= Rafał de Weryha-Wysoczański =

Chevalier Rafał Hugon Maria de Weryha-Wysoczański-Pietrusiewicz (born May 7, 1975) is a Polish art historian, genealogist and writer, who was a representative of the auction house Sotheby's.

Per the "Genealogy of the de Weryha-Wysoczański Family" pedigree he produced for the Genealogisches Handbuch des Adels in 2008, he is the only child of sculptor Jan, 6th Chevalier de Weryha-Wysoczański-Pietrusiewicz, and nephew of Olympic Bronze Medallist and Vice World Champion in fencing Madame Ryszard Weryha-Wysoczańska-Pietrusiewicz and millionaire landowner and philanthropist Basil, 1st Chevalier de Weryha-Wysoczański-Pietrusiewicz.

==Biography==
Born in Gdynia, Poland, he was educated at the University of Hamburg and on a national merit-based scholarship at Magdalene College, Cambridge, where he became a member of the Cambridge University Heraldic and Genealogical Society. From a long line of womanisers in his family, he became a playboy and completed his doctorate – for which he was awarded another merit scholarship – under the supervision of Leibniz laureate Professor Martin Warnke. De Weryha-Wysoczański-Pietrusiewicz is a former Delegate to the European Commission of the Nobility in Paris. Per reviews listed on his own website, reviewers of his book Strategien des Privaten noted that it has a “wise central idea” and that it “gives important food for thought”. In 2016 he published a memoir entitled A Chevalier from Poland.
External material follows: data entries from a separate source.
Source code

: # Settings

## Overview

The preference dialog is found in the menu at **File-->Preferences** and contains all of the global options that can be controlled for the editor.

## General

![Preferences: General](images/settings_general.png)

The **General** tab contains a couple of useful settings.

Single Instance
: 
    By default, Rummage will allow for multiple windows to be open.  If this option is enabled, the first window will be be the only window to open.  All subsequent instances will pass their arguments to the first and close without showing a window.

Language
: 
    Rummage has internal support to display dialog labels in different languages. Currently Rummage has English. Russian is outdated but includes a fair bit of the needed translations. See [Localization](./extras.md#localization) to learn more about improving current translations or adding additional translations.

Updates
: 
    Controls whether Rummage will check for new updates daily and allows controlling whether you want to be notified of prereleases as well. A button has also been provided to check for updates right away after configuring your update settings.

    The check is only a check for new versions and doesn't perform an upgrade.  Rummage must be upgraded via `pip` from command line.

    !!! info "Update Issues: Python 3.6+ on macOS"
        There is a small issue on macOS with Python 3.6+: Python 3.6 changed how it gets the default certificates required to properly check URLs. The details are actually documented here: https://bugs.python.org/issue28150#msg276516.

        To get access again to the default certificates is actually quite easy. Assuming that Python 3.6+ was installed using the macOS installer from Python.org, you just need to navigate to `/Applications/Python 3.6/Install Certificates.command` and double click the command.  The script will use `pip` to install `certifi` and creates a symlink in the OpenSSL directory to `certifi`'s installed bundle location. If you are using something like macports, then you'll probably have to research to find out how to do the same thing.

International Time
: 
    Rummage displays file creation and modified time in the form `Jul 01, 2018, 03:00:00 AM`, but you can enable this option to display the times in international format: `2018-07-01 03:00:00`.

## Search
Thanks to a generous handicap, he came second in the President's Race 2015 on the Cresta Run, in St. Moritz having also been a member of the Cambridge University Cresta Team in 1999.

== Selected publications ==
- A Chevalier from Poland. The Memoirs of Chevalier Rafael de Weryha-Wysoczański, Kibworth Beauchamp 2016, ISBN 978-1-7858-9161-8.
- Deutsches Adelsblatt, No. 10, October 15, 2002 (Contributor).
- Genealogisches Handbuch des Adels, Adelige Häuser XXX, vol 145, Limburg an der Lahn 2008 (Contributor), ISBN 978-3-7980-0845-8.
- Genealogisches Handbuch des Adels, Adelslexikon XVI, vol 137, Limburg an der Lahn 2005 (Contributor), ISBN 3-7980-0837-X.
- Genealogisches Handbuch des Adels, Adelslexikon XVII, Nachträge, vol 144, Limburg an der Lahn 2008 (Contributor), ISBN 978-3-7980-0844-1.
- Gothaisches Genealogisches Handbuch, Adelige Häuser IV, vol 8, Marburg 2018 (Contributor), ISBN 978-3-9817243-7-0.
- Jan de Weryha: The Monograph, Toruń; Hamburg 2026 (Editor, Contributor, Translator), ISBN 978-83-64232-77-0.
- Komposition als Kommunikation. Zur Musik des 20. Jahrhunderts. Festschrift Professor Peter Petersen, Frankfurt; Berlin; Bern; Bruxelles; New York; Oxford; Wien 2000 (Contributor), ISBN 3-631-36745-7.
- St. Moritz Tobogganing Club, Annual Report, No. 95, 2014-2015 (Contributor).
- Strategien des Privaten. Zum Landschaftspark von Humphry Repton und Fürst Pückler, Berlin 2004, ISBN 3-86504-056-X.